> [Data to use]

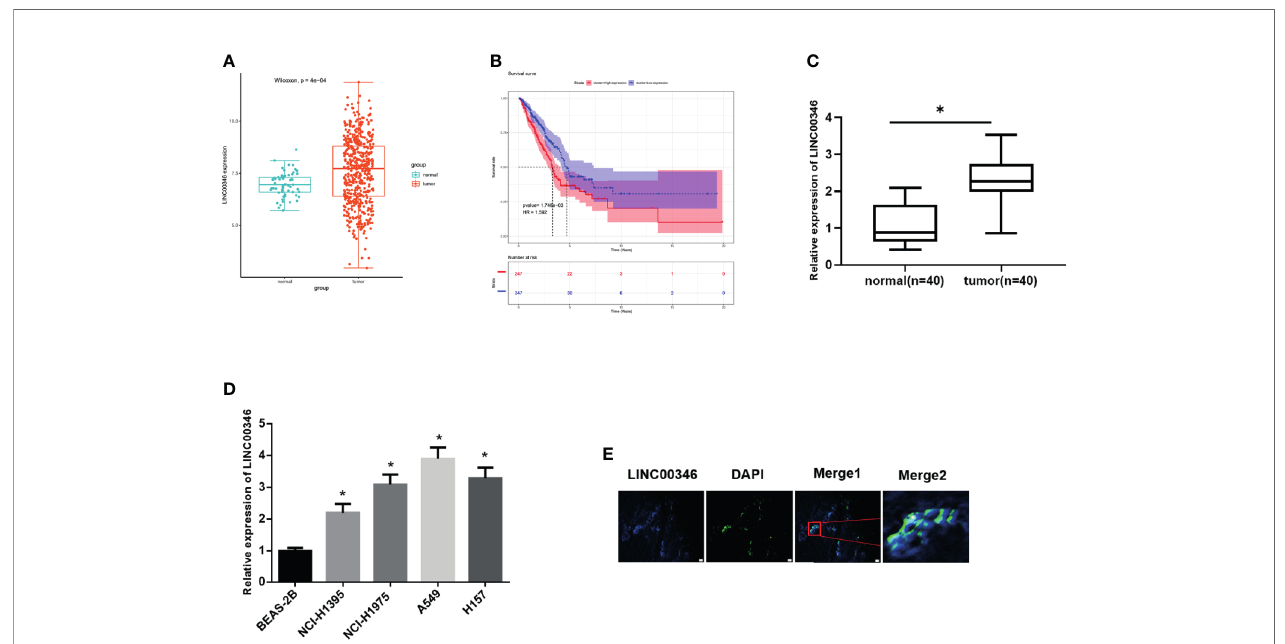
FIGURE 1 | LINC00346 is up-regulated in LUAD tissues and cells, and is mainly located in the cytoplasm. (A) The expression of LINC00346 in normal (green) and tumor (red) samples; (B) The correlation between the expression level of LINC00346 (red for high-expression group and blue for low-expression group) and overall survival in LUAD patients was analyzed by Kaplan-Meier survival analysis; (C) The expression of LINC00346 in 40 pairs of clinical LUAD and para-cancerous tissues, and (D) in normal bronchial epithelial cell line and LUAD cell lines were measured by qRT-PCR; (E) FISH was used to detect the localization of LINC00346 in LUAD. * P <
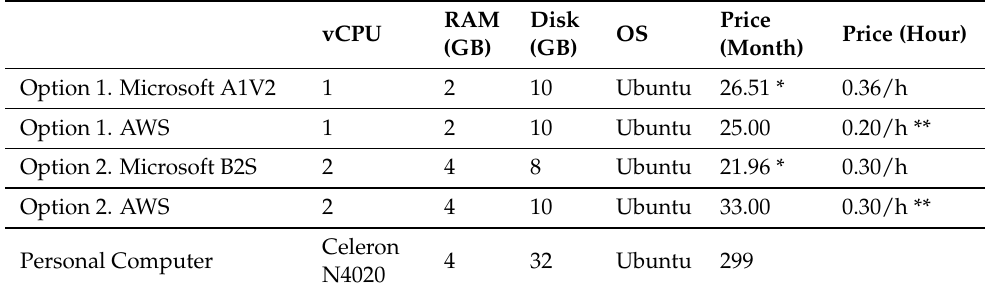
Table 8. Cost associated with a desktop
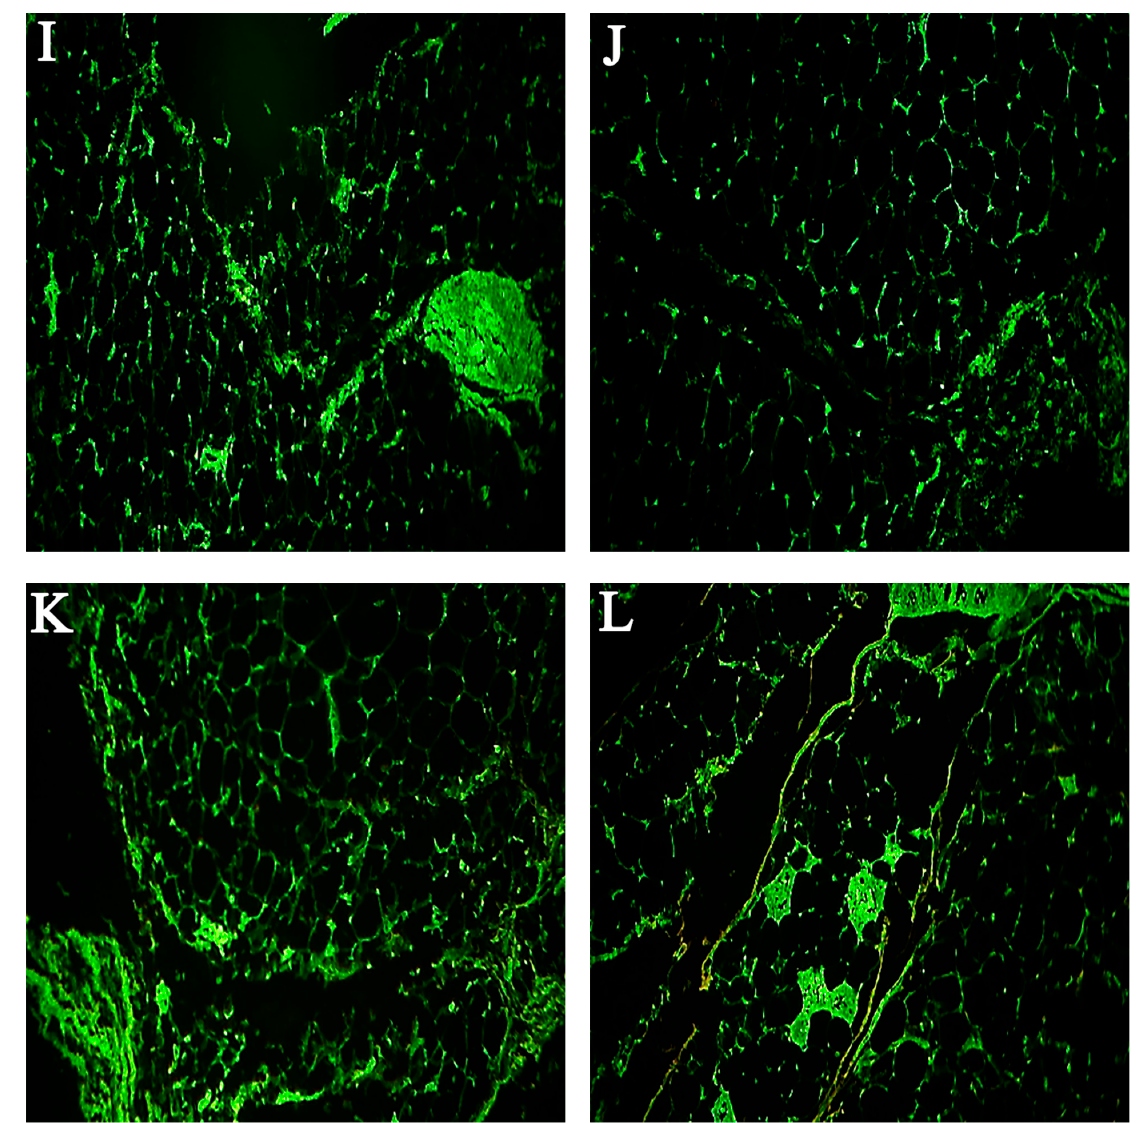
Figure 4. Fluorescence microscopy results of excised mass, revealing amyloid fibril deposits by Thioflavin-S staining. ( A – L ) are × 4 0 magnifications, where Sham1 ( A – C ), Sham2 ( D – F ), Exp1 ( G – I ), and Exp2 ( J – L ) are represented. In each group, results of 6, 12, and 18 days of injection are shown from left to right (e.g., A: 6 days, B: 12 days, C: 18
==
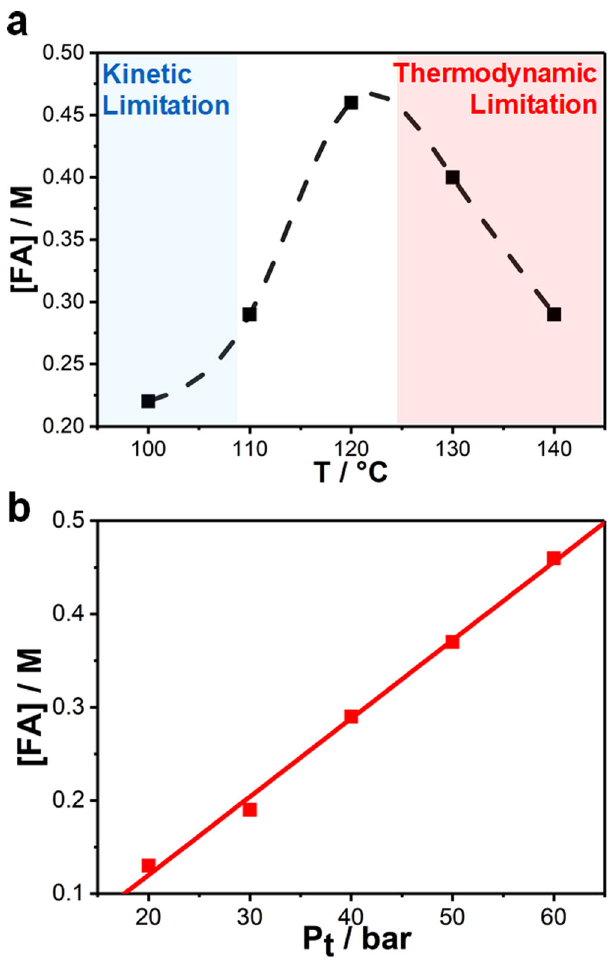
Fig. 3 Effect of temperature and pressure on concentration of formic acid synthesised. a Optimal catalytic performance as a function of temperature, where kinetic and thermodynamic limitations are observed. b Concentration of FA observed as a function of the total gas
==
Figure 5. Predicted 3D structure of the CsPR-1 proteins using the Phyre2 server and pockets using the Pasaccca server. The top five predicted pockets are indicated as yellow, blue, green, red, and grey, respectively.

> [Exercise instructions] Count each line of the entries that holds the word "group", then state the total and nothing more.

> [Solution for this exercise] 2